The drainage board is a legal entity all its own, although its members can be nominated by county government. Aside from being the drainage board chairman, Stevens is also a county board supervisor, and sits on the committee that heard the legal opinion Monday.

During last week’s phone interview, Stevens said the drainage board had selected Albers and Hartung and was awaiting a judge’s approval after submitting paperwork in court.

But paperwork relating to the two appointments  doesn't exist in the drainage district’s file within the Sauk County Clerk of Courts Office.

Stevens also said last week that Albers and Hartung have not been active members since they were sworn in.

"They are not voting members nor do they have anything other than an ordinary citizen to do with it until the court approves it," Stevens said in that interview.

But meeting minutes show that Albers and Hartung began taking action as drainage board members during the September meeting.

The minutes, kept on file at the Sauk County Planning and Zoning Department, say Albers motioned to seek input from engineering firms regarding a solution to Spring Green flooding.

"If they’re going to seek two new members, maybe they should appoint people who aren’t confused so easily," said Lone Rock citizen Roger Reynolds during Monday’s meeting.

Reynolds had complained about the drainage board’s action to Kleczek and County Board Chairman Marty Krueger of Reedsburg.

He also said he believes two current drainage board members have a conflict of interest because they own property where they are hoping to establish a drainage district.

The state’s land drainage law says any drainage board member may request that a judge appoint a substitute for any member if the board is considering matters related to a district in which that member is interested.

Reynolds said he does not want to see Albers become a member of the drainage board. Her public statements to this point indicate she merely "wants to fight the DNR and beat them," Reynolds said.

The drainage board was created by a Sauk County judge following a signed petition filed by landowners who want a drainage district in a flood-prone area of rural Spring Green.

Stevens said Monday the drainage board is struggling to find ways to fund the formation of a drainage district, and any construction that might go along with that.

The state’s land drainage law says construction costs of draining lands cannot exceed 75 percent of the assessed benefits of the district.

Stevens said because the Spring Green area floods only once every 15 years, the drainage board would only qualify to spend about $47,000 per year. Although, he said, the true cost of the project could be as high as $3 million.
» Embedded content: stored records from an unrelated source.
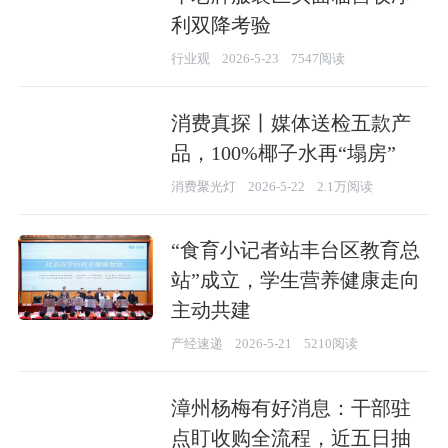
利双降考验
行业观
2026-5-23
7547阅读
消费真探丨媒体送检五款产
品，100%椰子水再“塌房”
消费聚光灯
2026-5-22
2.1万阅读
“食育小记者站丰台区教育总
站”成立，学生营养健康走向
主动共建
产经速递
2026-5-21
5210阅读
漳州杨梅有好消息：干部驻
点盯收购全流程，近五日抽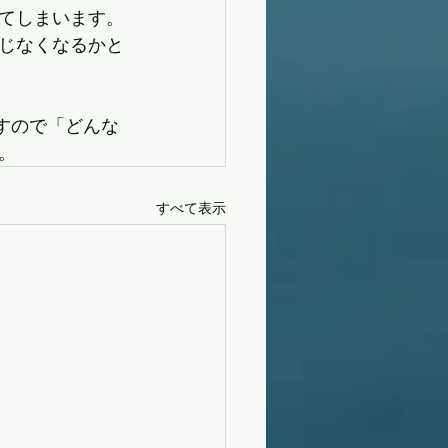
てしまいます。
じなくなるかと
すので「どんな
。
すべて表示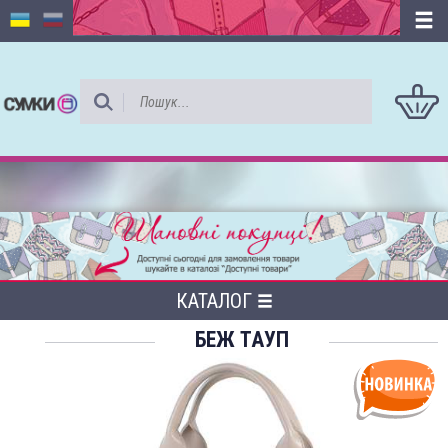
КАТАЛОГ
БЕЖ ТАУП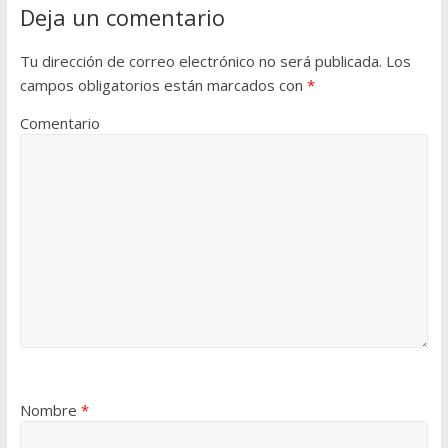
Deja un comentario
Tu dirección de correo electrónico no será publicada.
Los
campos obligatorios están marcados con
*
Comentario
Nombre
*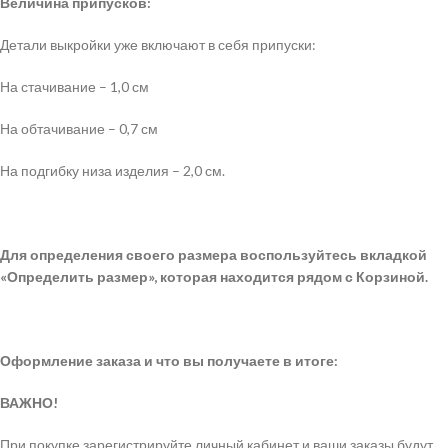
Величина припусков:
Детали выкройки уже включают в себя припуски:
На стачивание – 1,0 см
На обтачивание – 0,7 см
На подгибку низа изделия – 2,0 см.
Для определения своего размера воспользуйтесь вкладкой
«Определить размер», которая находится рядом с Корзиной.
Оформление заказа и что вы получаете в итоге:
ВАЖНО!
При покупке зарегистрируйте личный кабинет и ваши заказы будут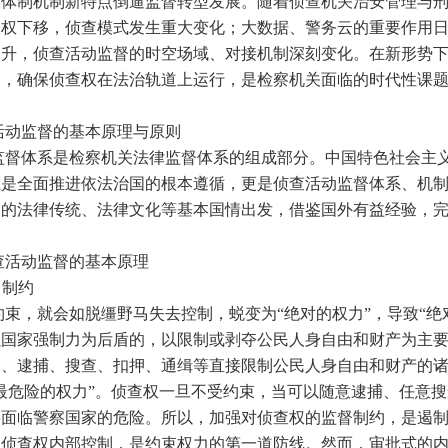
查体制机制新特点倒逼监督转型发展。随着侦查机关治安管理与
查权下移，侦查模式发生重大变化；大数据、警务云的重要作用
提升，侦查活动监督的时空场域、对接机制深刻变化。在新形势
督，确保侦查权在法治轨道上运行，是检察机关面临的时代性课
监督的基本原理与原则
体系是检察机关法律监督体系的组成部分。中国特色社会主
系是全面推进依法治国的根本遵循，更是侦查活动监督体系、机
国的法律传统、法律文化等基本国情出发，借鉴国外有益经验，
活动监督的基本原理
力制约
，就会如脱缰野马失去控制，蜕变为“绝对的权力”，导致“绝
以国家强制力为后盾的，以限制或剥夺公民人身自由和财产为主
留、逮捕、搜查、扣押、通缉等直接限制公民人身自由和财产的
最危险的权力”。侦查权一旦不受约束，当可以随意逮捕、任意
将面临警察国家的危险。所以，加强对侦查权的监督制约，是遏
。侦查权内部控制，是约束权力的第一道防线。然而，审批式的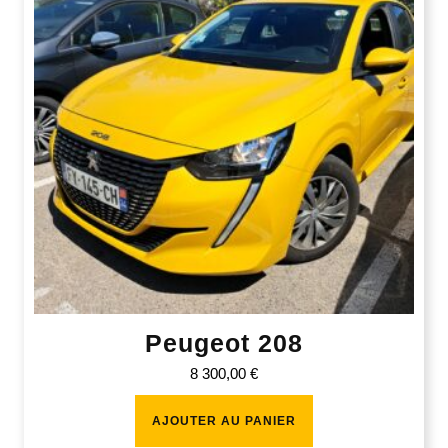
Peugeot 208
8 300,00
€
AJOUTER AU PANIER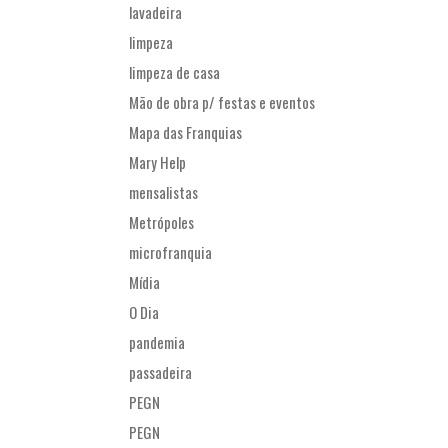
lavadeira
limpeza
limpeza de casa
Mão de obra p/ festas e eventos
Mapa das Franquias
Mary Help
mensalistas
Metrópoles
microfranquia
Mídia
O Dia
pandemia
passadeira
PEGN
PEGN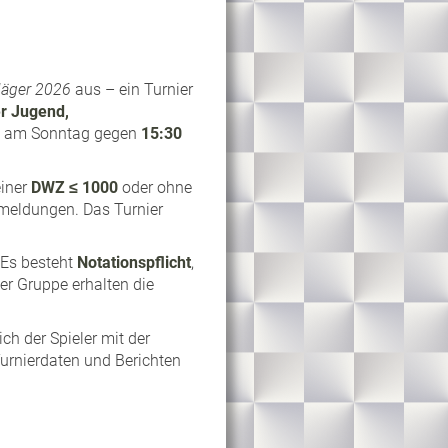
äger 2026
aus – ein Turnier
r Jugend,
det am Sonntag gegen
15:30
einer
DWZ ≤ 1000
oder ohne
nmeldungen. Das Turnier
 Es besteht
Notationspflicht
,
eder Gruppe erhalten die
ch der Spieler mit der
Turnierdaten und Berichten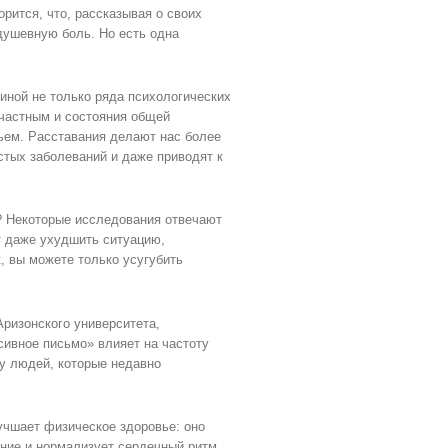
рится, что, рассказывая о своих
душевную боль. Но есть одна
чиной не только ряда психологических
частным и состояния общей
ьем. Расставания делают нас более
стых заболеваний и даже приводят к
? Некоторые исследования отвечают
ет даже ухудшить ситуацию,
, вы можете только усугубить
ризонского университета,
сивное письмо» влияет на частоту
 у людей, которые недавно
учшает физическое здоровье: оно
ние и нормализует сердечный ритм.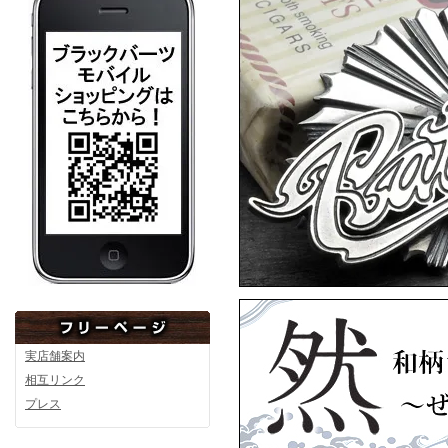
然
▼5月8日アップ
ArtemisClassic
Artem
▼4月15日アップ
実店舗案内
相互リンク
プレス
ARTEMISKINGS
ARTEM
"Then maybe you don’t need a drainage district," said Judy Ashford, who chairs the county’s agricultural and extension education committee and attended Monday’s meeting.
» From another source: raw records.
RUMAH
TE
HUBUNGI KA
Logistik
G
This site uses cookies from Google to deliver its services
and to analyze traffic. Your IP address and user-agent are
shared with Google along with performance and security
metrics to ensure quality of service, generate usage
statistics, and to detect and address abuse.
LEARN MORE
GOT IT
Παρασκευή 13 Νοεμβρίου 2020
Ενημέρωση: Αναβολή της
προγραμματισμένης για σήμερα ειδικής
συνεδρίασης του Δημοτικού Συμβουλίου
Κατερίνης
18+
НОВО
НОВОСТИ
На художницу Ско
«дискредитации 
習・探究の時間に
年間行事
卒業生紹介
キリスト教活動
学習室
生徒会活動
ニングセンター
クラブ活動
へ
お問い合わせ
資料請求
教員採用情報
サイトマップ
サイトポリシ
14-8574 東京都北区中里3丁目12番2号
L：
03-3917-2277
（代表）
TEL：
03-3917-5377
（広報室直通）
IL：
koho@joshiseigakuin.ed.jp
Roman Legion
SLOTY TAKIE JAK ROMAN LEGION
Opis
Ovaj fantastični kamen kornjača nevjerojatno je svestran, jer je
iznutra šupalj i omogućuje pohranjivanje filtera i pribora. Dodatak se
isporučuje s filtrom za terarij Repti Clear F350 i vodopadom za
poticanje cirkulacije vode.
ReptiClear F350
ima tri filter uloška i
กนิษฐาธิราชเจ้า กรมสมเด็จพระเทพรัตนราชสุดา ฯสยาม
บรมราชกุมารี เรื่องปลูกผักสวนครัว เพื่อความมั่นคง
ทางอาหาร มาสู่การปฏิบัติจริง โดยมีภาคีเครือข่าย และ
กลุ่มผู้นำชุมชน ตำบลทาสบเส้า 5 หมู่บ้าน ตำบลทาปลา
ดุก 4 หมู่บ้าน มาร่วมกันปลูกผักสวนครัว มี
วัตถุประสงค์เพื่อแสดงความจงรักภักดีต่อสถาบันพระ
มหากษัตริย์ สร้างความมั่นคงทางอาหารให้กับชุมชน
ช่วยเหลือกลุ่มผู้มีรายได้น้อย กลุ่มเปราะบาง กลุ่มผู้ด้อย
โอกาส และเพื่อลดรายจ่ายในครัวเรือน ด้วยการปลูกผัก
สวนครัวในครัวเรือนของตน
If a drainage district is not established, all the costs incurred by the drainage board to date could fall on the shoulders of the landowners who petitioned for its creation.
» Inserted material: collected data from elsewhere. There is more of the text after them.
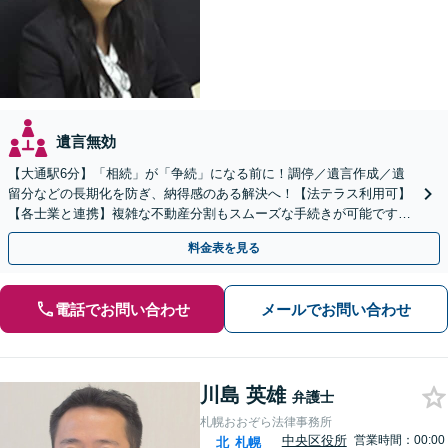
遺言無効
【大通駅6分】「相続」が「争続」になる前に！調停／遺言作成／遺
留分などの長期化を防ぎ、納得感のある解決へ！【法テラス利用可】
【各士業と連携】複雑な不動産分割もスムーズな手続きが可能です
【夜間・休日対応可】【完全個室】
料金表を見る
電話でお問い合わせ
メールでお問い合わせ
川島 英雄
弁護士
札幌おおぞら法律事務所
中央区役所
営業時間：00:00
北
札幌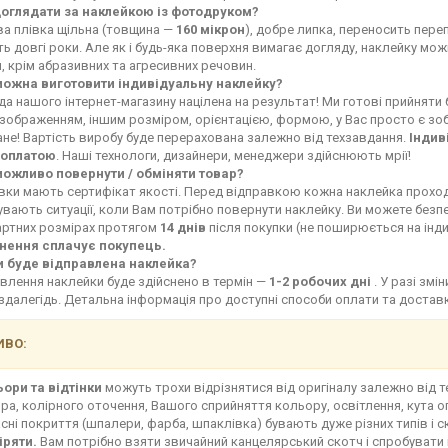
доглядати за наклейкою із фотодруком?
ва плівка щільна (товщина —
160 мікрон
), добре липка, переносить переп
ь довгі роки. Але як і будь-яка поверхня вимагає догляду, наклейку мо
, крім абразивних та агресивних речовин.
можна виготовити індивідуальну наклейку?
а нашого інтернет-магазину націлена на результат! Ми готові прийняти
зображенням, іншим розміром, орієнтацією, формою, у Вас просто є зоб
не! Вартість виробу буде перерахована залежно від техзавдання.
Індив
оплатою
. Наші технологи, дизайнери, менеджери здійснюють мрії!
можливо повернути / обміняти товар?
івки мають сертифікат якості. Перед відправкою кожна наклейка прохо
увають ситуації, коли Вам потрібно повернути наклейку. Ви можете без
артних розмірах протягом
14 днів
після покупки (не поширюється на інд
нення сплачує покупець.
и буде відправлена наклейка?
влення наклейки буде здійснено в термін —
1-2 робочих дні
. У разі зм
здалегідь. Детальна інформація про доступні способи оплати та доста
ВО:
ьори та відтінки
можуть трохи відрізнятися від оригіналу залежно від 
ра, колірного оточення, Вашого сприйняття кольору, освітлення, кута о
сні покриття (шпалери, фарба, шпаклівка) бувають дуже різних типів і с
іряти.
Вам потрібно взяти звичайний канцелярський скотч і спробувати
Stevens said he does not want to see that happen.

Krueger said he has already been contacted by petition signers who sought to have their name removed from the original petition.

"While it is possible that the ditch is simply too expensive to construct, usually people have found ways to finance this well within the letter of the law," said Seth McClure, state drainage engineer with the Wisconsin Department of Agriculture, Trade & Consumer Protection, during a phone interview Monday.

McClure said Stevens has been focused on the ditch as a form of flood relief.

Because the proposed drainage district area in Spring Green has standing water table issues as well, a ditch could make additional land available for cultivation. That could be considered a "benefit" that could raise the allowable construction costs, McClure said.

He also said it is not clear whether those benefits must be seen every year, adding that the law is "flexible" in that area.